Review: Hamlet, Southwark Playhouse: Slimmed down version has lost context and depth
17/01/2023
This slimmed-down production of Hamlet by Lazarus Theatre Company at the Southwark Playhouse clocks in at just 95 minutes. It focuses primarily on the younger characters - Hamlet, Horatio, Laertes, Ophelia, Rosencrantz and Guildenstern.
The story is framed as a sort of therapy session, there is a circle of chairs, and a voice over a tannoy proclaims it is a 'safe space'. The tannoy is a device used for the 'adults' communicating throughout the play - on the few occasions they feature.
I'm definitely not a Shakespeare purist, I like the idea of trimmed-down Shakespeare. There are chunks of his plays that were appropriate for the time they were written that can be easily cut for modern audiences without impact on the story.
Too many cuts
But too much has been removed in this production. If you aren't familiar with the story, I'm not sure you'd get much from it.
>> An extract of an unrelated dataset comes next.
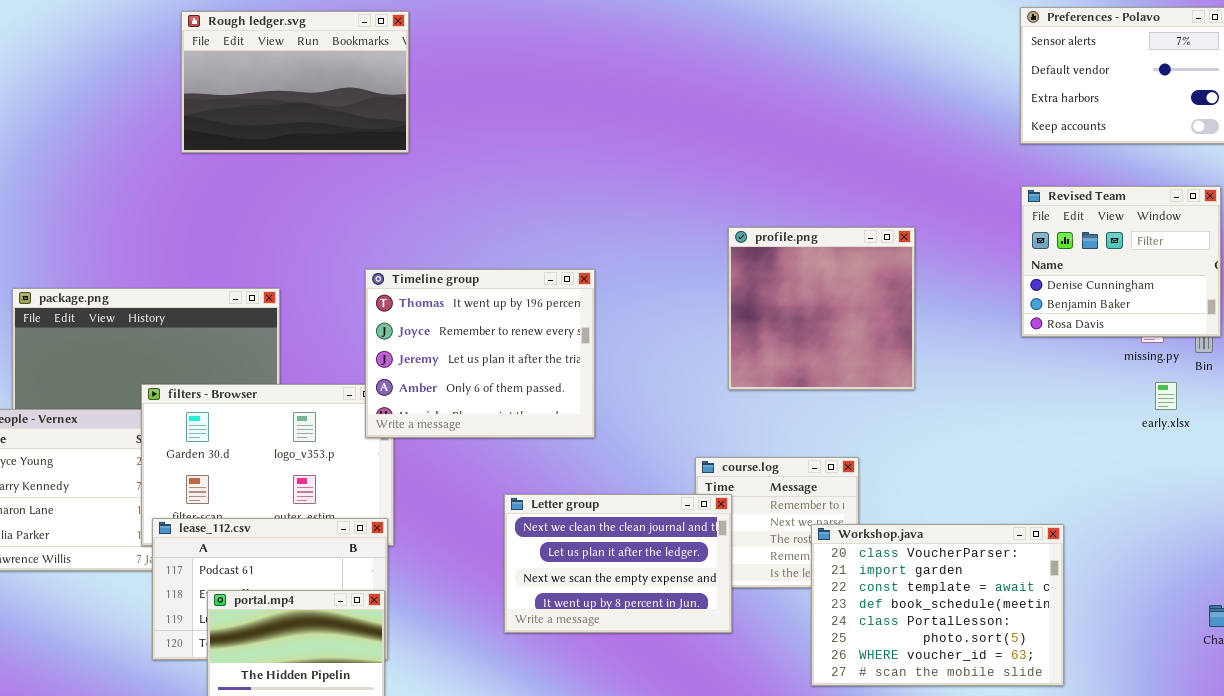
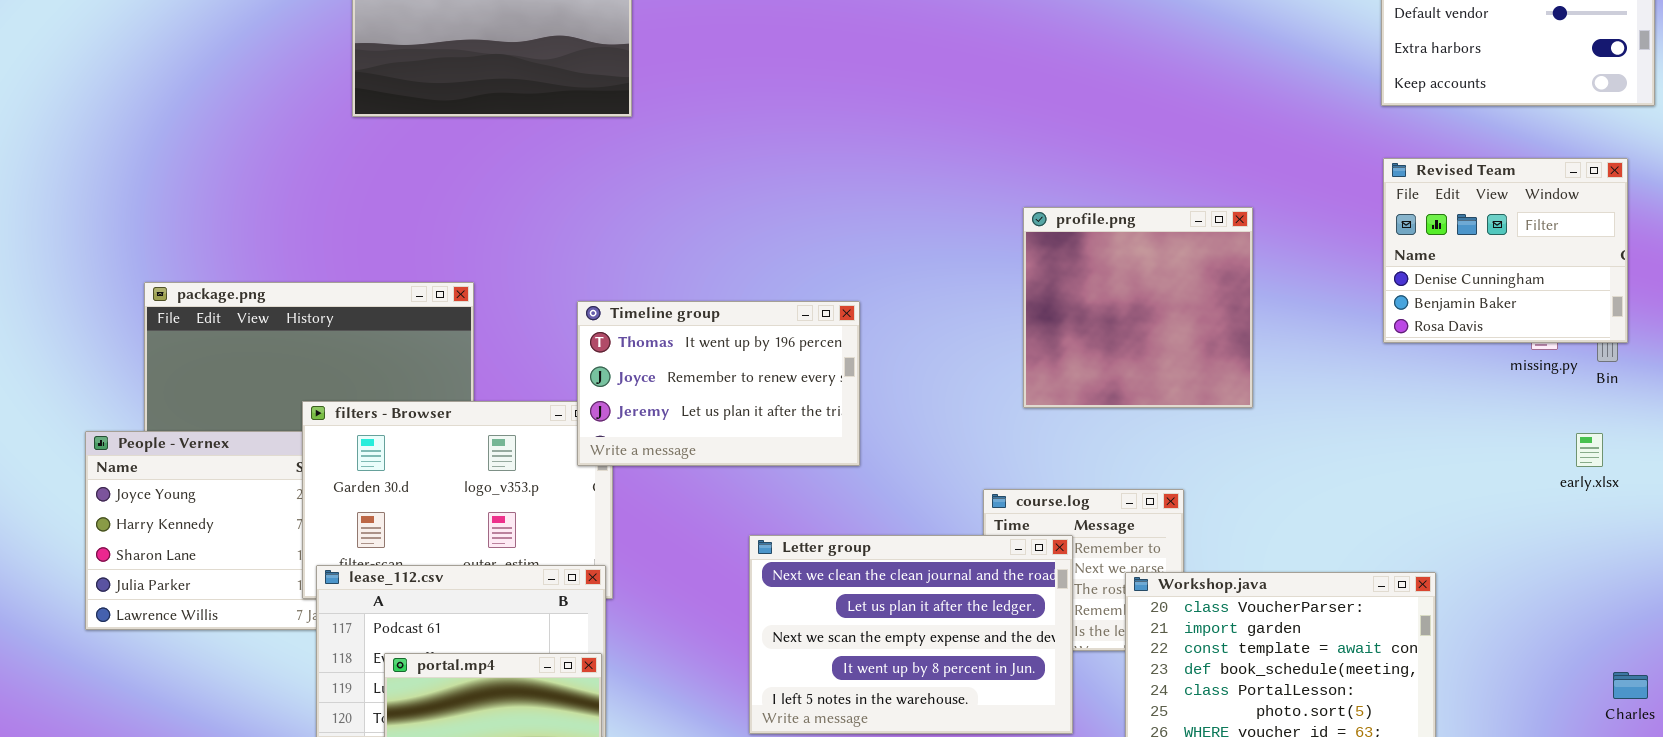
Timeline group: [365,269,595,438] -> [577,301,860,466], resized
early.xlsx: [1155,382,1177,410] -> [1576,433,1603,467], moved
Letter group: [504,494,732,633] -> [749,535,1073,734], resized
It's a play I've seen plenty of times (and studied), so I could easily fill in the gaps. What was lost for me was the context, the layers and the nuance.
If you never see Hamlet (Michael Hawkey) interacting with Claudius and Gertrude or see the adults plotting and manipulating, you lose part of what is driving him and what he is up against. You miss the politics of family and succession.